Exercise objective: Give back exactly the stretch of data below from the line holding "focal_mm: 3.98" through the line holding "exposure_s: 1/125", both ends included, and leave the remaining lines out.

**** Data

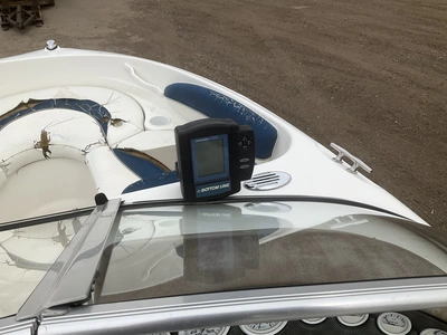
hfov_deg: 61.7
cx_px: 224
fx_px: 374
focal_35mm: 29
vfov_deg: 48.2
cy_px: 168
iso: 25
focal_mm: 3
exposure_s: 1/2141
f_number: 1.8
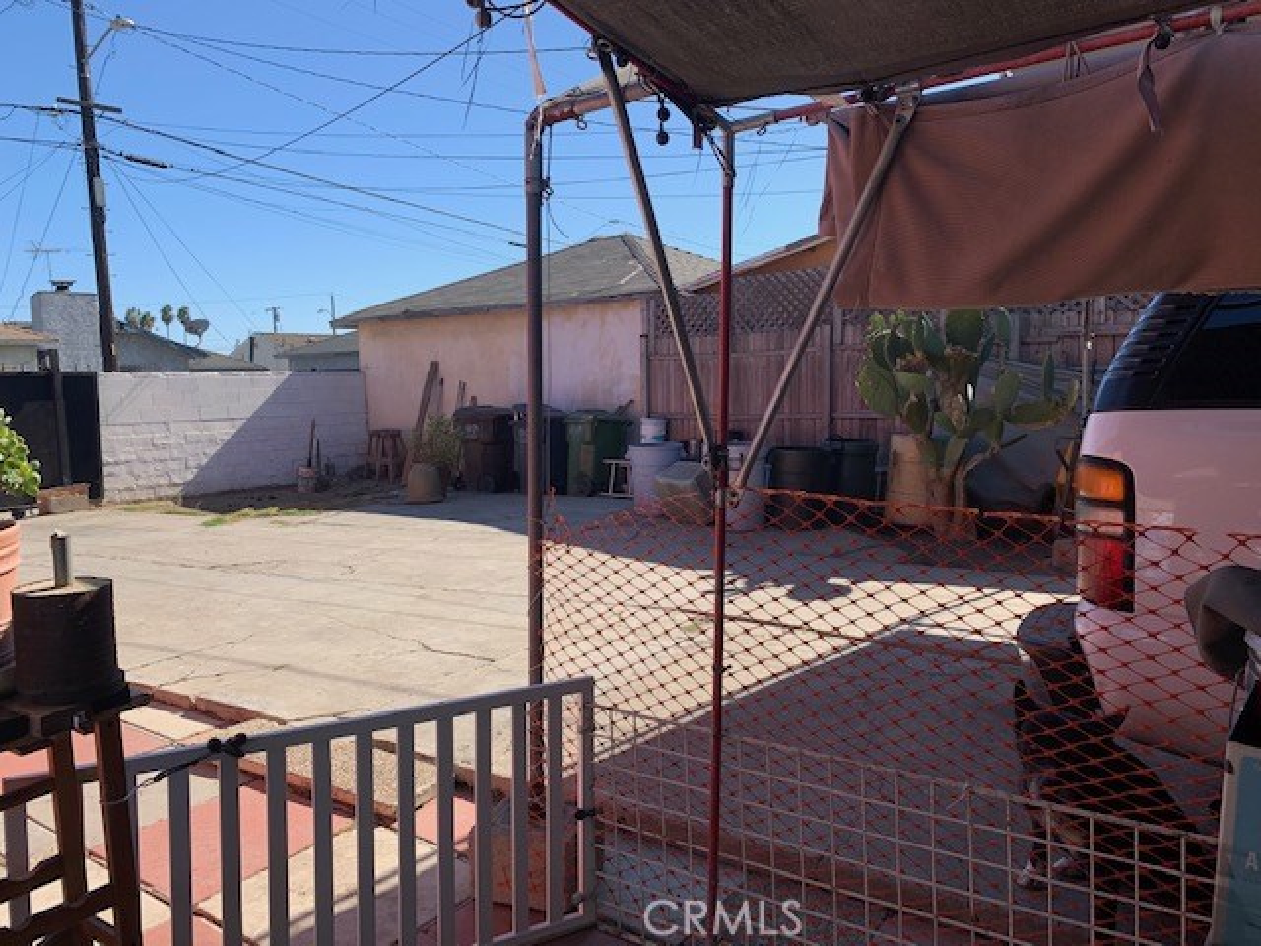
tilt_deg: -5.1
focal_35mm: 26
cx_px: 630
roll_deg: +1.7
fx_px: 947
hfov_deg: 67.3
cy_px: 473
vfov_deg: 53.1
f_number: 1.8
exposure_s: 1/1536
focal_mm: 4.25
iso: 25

********
**** Data

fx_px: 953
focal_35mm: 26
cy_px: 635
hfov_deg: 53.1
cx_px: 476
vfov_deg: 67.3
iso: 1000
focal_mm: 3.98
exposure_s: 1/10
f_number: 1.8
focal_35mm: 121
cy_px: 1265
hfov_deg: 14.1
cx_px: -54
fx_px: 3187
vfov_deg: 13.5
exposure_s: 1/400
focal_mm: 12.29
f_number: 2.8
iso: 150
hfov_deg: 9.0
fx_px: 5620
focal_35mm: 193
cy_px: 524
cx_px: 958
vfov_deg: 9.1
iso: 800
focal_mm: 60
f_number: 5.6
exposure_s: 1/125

********
**** Data

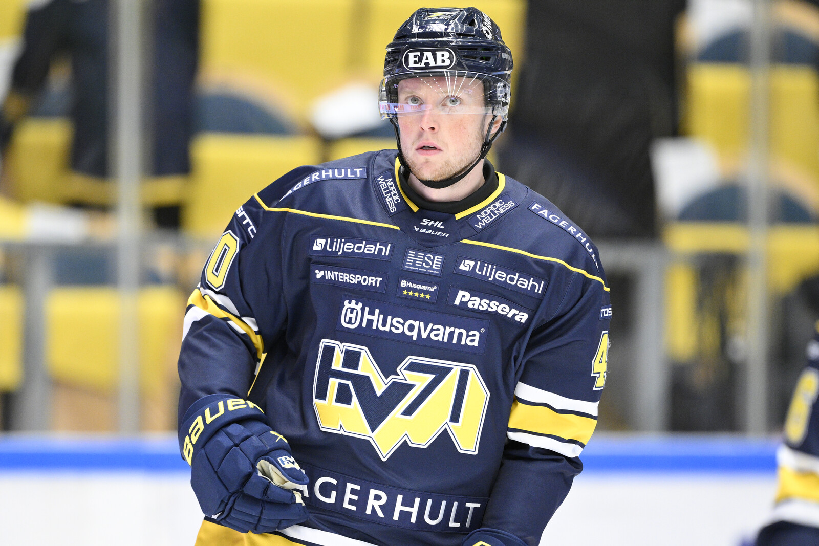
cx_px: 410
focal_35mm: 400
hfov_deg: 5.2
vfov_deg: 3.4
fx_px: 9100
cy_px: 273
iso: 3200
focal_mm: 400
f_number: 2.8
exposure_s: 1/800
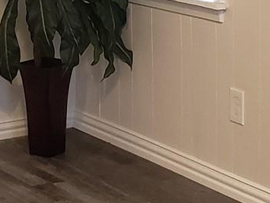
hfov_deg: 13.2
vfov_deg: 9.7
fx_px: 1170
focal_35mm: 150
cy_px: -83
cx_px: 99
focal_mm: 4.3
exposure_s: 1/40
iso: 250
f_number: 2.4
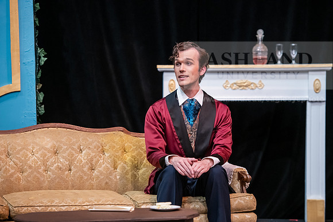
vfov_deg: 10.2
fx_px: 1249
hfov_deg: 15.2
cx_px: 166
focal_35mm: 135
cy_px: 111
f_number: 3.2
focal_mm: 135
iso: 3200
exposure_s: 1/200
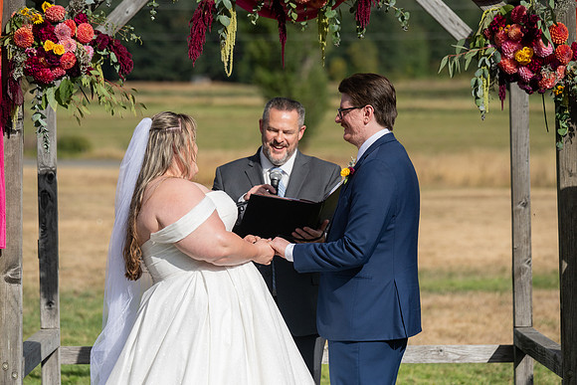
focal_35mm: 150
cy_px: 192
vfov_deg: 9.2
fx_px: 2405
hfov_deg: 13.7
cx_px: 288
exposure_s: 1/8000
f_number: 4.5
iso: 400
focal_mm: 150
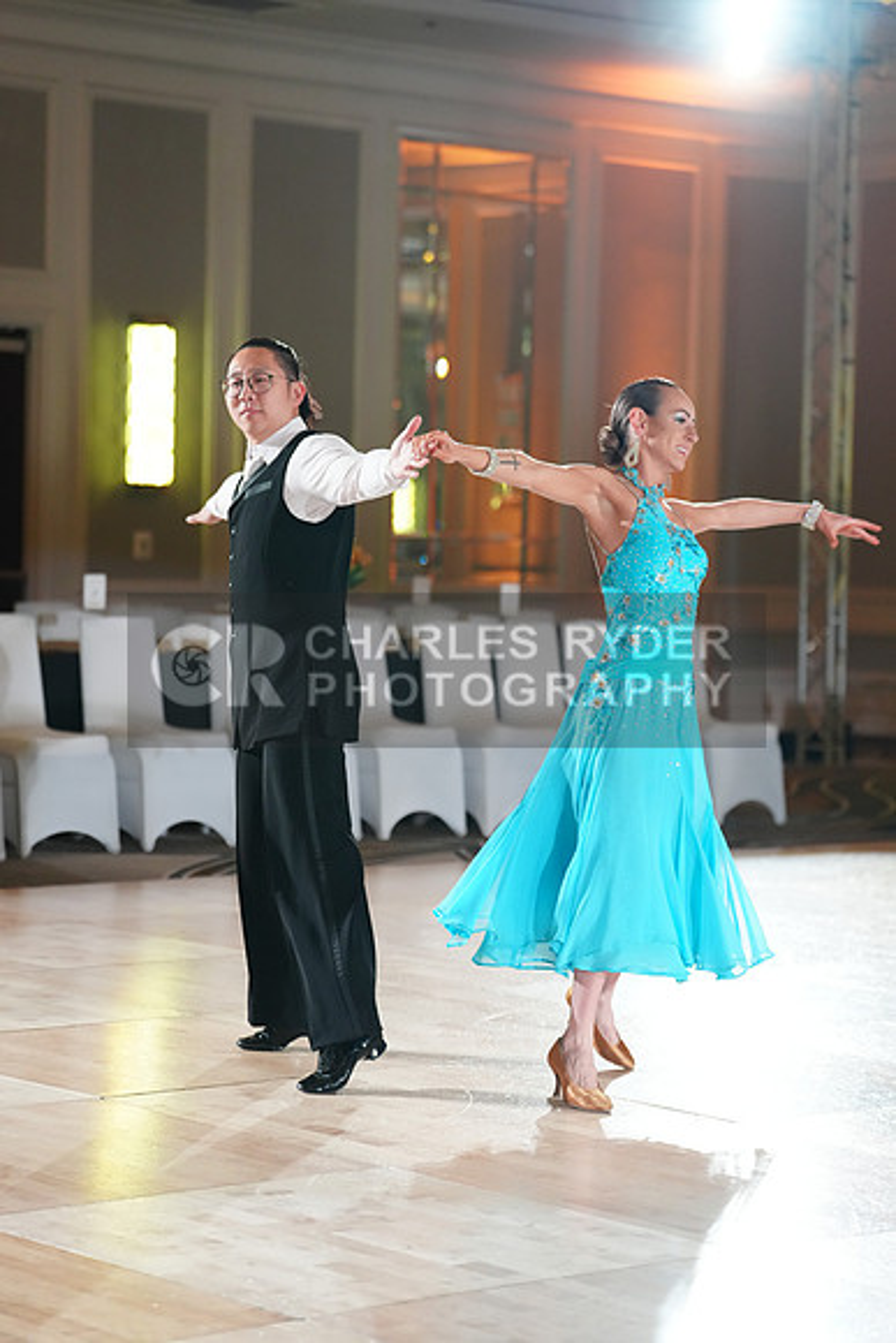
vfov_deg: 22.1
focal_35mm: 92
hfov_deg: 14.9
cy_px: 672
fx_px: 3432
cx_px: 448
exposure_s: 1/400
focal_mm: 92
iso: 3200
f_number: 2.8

********

Reply:
focal_mm: 3.98
exposure_s: 1/10
f_number: 1.8
focal_35mm: 121
cy_px: 1265
hfov_deg: 14.1
cx_px: -54
fx_px: 3187
vfov_deg: 13.5
exposure_s: 1/400
focal_mm: 12.29
f_number: 2.8
iso: 150
hfov_deg: 9.0
fx_px: 5620
focal_35mm: 193
cy_px: 524
cx_px: 958
vfov_deg: 9.1
iso: 800
focal_mm: 60
f_number: 5.6
exposure_s: 1/125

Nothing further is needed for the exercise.